• QUOTED PASSAGE
House debates

Monday, 18 March 2013

Grievance Debate

Goulburn-Murray Water Authority

8:56 pm

Photo of Sharman StoneSharman Stone (Murray, Liberal Party) Share this | | Hansard source

I wish to talk about a very significant grievance I have about what is occurring in northern Victoria in my electorate of Murray. One of the most often repeated and strongly stated messages from across the Murray-Darling Basin has been the irrigators' plea to stop the water buybacks. Numerous evaluations of the impact of the buybacks have noted the stranded assets, lost on-farm food manufacturing and transport jobs, less sustainable communities, collapsed land values and environmental degradation where dried-off farms grow dust in summer and sprout weeds the rest of the time. People who have been away for a while walk into my office at Shepparton and talk about their shock at seeing the changes. They cannot believe the sight of all those abandoned dairies that were once a continuous lush landscape of highly productive irrigated agriculture.

Ten years ago the Goulburn-Murray water area had 1,900 gigalitres producing billions of dollars worth of beef, cereal, dairy and fruit production annually. This productivity supported more than 20 food factories and a thriving irrigation services sector. Five years ago water sales out of the district had reduced this volume to 1,600 gigalitres. This volume has now been sold down to 900 gigalitres. If 100 megalitres creates one job and there are 1,000 megalitres in a gigalitre, there is little wonder that we have seen a major exodus of workforce directly and indirectly employed in agribusiness, and along with them go their families.

The Victorian government has now taken a lead from Senator Penny Wong and Minister Burke in targeting irrigators to sell off more of what is left of their high security Goulburn-Murray irrigation water. This is a further blow to the recovery of northern Victoria from seven years of drought. On Friday the minister for water—or is that the minister for selling water—announced that he wanted the strategic purchase of another 25 to 50 gigalitres of water from irrigators as part of the Goulburn-Murray Water Connections project. What does strategic purchase mean? It is supposed to mean the carefully planned purchase of water from one or more irrigators which is not found to have detrimental third-party impacts, for example on the economy, and which can be justified on the grounds that it improves the efficiency of remaining irrigators or better sustains the environment?

• ACTIVITIES
1. According to the grievance speech, why has there been a major exodus of workers from agribusiness in the Goulburn-Murray area? Answer in one to three sentences.
2. In the grievance speech, how much water did the minister for water announce he wanted to buy strategically from irrigators, and under which project?
3. Rewrite as a short bulleted list the paragraph of the grievance speech that begins "Ten years ago the Goulburn-Murray water area", keeping its main facts.

• Source records
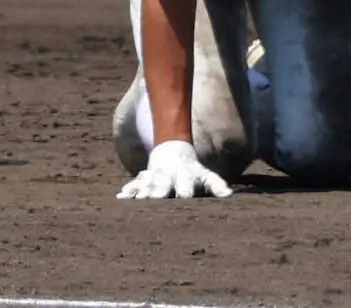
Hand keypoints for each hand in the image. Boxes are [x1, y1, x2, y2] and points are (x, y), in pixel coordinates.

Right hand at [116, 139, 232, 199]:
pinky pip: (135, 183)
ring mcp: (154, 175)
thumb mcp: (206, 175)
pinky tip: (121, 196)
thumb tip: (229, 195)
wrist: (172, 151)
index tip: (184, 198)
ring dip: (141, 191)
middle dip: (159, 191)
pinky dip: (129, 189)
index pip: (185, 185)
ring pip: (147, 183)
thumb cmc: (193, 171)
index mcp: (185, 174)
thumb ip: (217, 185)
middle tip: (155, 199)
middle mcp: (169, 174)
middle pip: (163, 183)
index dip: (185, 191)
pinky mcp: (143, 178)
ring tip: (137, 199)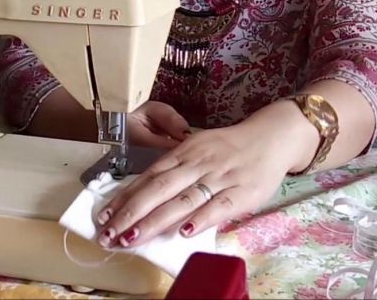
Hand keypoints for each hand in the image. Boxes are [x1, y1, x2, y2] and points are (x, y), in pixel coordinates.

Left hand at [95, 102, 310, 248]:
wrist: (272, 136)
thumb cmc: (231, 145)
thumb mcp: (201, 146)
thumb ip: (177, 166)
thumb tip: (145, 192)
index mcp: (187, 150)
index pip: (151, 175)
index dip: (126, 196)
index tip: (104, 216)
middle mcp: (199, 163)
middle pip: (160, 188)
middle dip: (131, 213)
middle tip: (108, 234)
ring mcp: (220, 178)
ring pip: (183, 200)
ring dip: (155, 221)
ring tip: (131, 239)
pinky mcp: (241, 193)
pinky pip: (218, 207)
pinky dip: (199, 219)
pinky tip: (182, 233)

• RESULTS
1. Water sales out of the district have reduced the Goulburn-Murray water area's volume from 1,900 gigalitres ten years ago to 900 gigalitres now. Because 100 megalitres is taken to create one job and a gigalitre holds 1,000 megalitres, that loss implies a large loss of jobs held directly and indirectly in agribusiness, and the workers' families leave with them.

2. Another 25 to 50 gigalitres, as part of the Goulburn-Murray Water Connections project.

3.
- Ten years ago: the Goulburn-Murray water area had 1,900 gigalitres, producing billions of dollars' worth of beef, cereal, dairy and fruit each year.
- That productivity supported more than 20 food factories and a thriving irrigation services sector.
- Five years ago: water sales out of the district had reduced the volume to 1,600 gigalitres.
- Now: the volume has been sold down to 900 gigalitres.
- At one job per 100 megalitres, with 1,000 megalitres in a gigalitre, this has caused a major exodus of workers employed directly and indirectly in agribusiness, along with their families.